(Saved data entries)
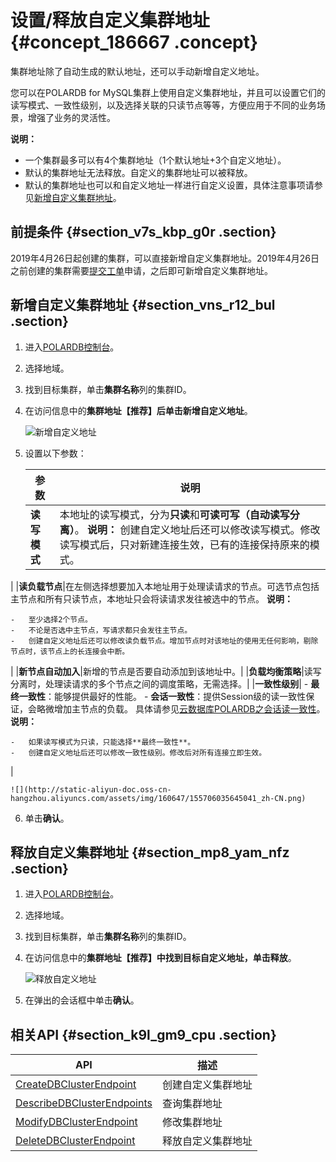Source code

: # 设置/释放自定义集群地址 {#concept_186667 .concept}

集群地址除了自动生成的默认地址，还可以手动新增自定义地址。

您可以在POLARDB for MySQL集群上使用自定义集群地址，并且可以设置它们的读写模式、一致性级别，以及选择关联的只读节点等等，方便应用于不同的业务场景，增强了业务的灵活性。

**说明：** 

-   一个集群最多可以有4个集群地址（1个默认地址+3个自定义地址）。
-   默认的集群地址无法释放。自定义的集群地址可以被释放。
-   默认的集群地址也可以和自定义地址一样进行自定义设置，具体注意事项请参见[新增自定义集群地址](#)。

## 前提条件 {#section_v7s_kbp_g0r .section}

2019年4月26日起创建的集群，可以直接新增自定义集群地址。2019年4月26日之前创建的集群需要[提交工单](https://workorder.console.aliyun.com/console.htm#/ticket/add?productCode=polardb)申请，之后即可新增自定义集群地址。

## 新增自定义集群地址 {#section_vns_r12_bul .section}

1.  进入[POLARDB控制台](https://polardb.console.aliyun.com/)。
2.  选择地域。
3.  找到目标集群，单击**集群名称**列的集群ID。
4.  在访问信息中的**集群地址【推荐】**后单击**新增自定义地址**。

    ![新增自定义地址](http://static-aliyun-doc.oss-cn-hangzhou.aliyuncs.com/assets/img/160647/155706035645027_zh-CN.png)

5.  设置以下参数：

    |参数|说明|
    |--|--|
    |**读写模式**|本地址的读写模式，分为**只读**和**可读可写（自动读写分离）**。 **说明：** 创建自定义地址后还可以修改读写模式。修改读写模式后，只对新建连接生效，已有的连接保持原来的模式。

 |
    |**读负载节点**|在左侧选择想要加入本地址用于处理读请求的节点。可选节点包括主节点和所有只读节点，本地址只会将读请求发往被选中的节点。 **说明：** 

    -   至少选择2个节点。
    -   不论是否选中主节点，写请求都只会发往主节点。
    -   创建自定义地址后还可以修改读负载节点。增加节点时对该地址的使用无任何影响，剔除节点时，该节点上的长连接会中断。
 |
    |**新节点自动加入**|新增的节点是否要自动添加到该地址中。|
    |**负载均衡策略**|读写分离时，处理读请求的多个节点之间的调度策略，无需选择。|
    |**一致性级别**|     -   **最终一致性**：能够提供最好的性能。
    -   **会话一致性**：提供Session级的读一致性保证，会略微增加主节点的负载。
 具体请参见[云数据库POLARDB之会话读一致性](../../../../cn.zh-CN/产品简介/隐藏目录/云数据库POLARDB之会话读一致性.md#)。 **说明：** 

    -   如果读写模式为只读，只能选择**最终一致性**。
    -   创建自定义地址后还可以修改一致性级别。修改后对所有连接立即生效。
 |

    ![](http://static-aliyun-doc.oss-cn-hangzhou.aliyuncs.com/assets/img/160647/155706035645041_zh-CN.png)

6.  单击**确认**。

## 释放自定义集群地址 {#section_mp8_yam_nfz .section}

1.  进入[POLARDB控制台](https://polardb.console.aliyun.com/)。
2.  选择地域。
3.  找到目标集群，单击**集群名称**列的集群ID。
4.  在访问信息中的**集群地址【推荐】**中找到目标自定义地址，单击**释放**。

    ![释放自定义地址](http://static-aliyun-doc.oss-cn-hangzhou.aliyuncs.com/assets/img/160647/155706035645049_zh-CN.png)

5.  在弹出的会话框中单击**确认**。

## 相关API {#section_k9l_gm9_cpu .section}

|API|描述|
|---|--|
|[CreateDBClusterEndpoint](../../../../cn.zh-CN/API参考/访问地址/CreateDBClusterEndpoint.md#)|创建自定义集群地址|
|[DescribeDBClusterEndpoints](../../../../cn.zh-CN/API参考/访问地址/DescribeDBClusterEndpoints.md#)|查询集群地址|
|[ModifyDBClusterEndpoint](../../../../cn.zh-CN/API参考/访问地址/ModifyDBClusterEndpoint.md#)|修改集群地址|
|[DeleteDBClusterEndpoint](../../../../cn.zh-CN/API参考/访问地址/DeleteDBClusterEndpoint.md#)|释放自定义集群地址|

---

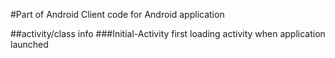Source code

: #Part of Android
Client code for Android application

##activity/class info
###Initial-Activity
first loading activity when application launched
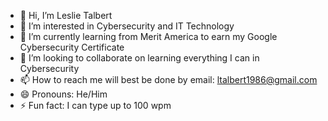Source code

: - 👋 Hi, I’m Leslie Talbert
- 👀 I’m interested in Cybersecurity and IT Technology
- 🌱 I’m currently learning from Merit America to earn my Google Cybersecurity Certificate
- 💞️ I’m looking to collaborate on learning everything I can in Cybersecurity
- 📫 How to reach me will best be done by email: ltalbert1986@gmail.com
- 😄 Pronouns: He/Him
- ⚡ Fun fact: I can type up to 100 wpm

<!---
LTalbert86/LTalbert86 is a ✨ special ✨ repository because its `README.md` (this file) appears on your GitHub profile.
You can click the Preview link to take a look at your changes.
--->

**TRY IT**:
Every line of the records containing the word "Cybersecurity" must appear in the answer.

**EXERCISE ANSWER**:
- 👀 I’m interested in Cybersecurity and IT Technology
- 🌱 I’m currently learning from Merit America to earn my Google Cybersecurity Certificate
- 💞️ I’m looking to collaborate on learning everything I can in Cybersecurity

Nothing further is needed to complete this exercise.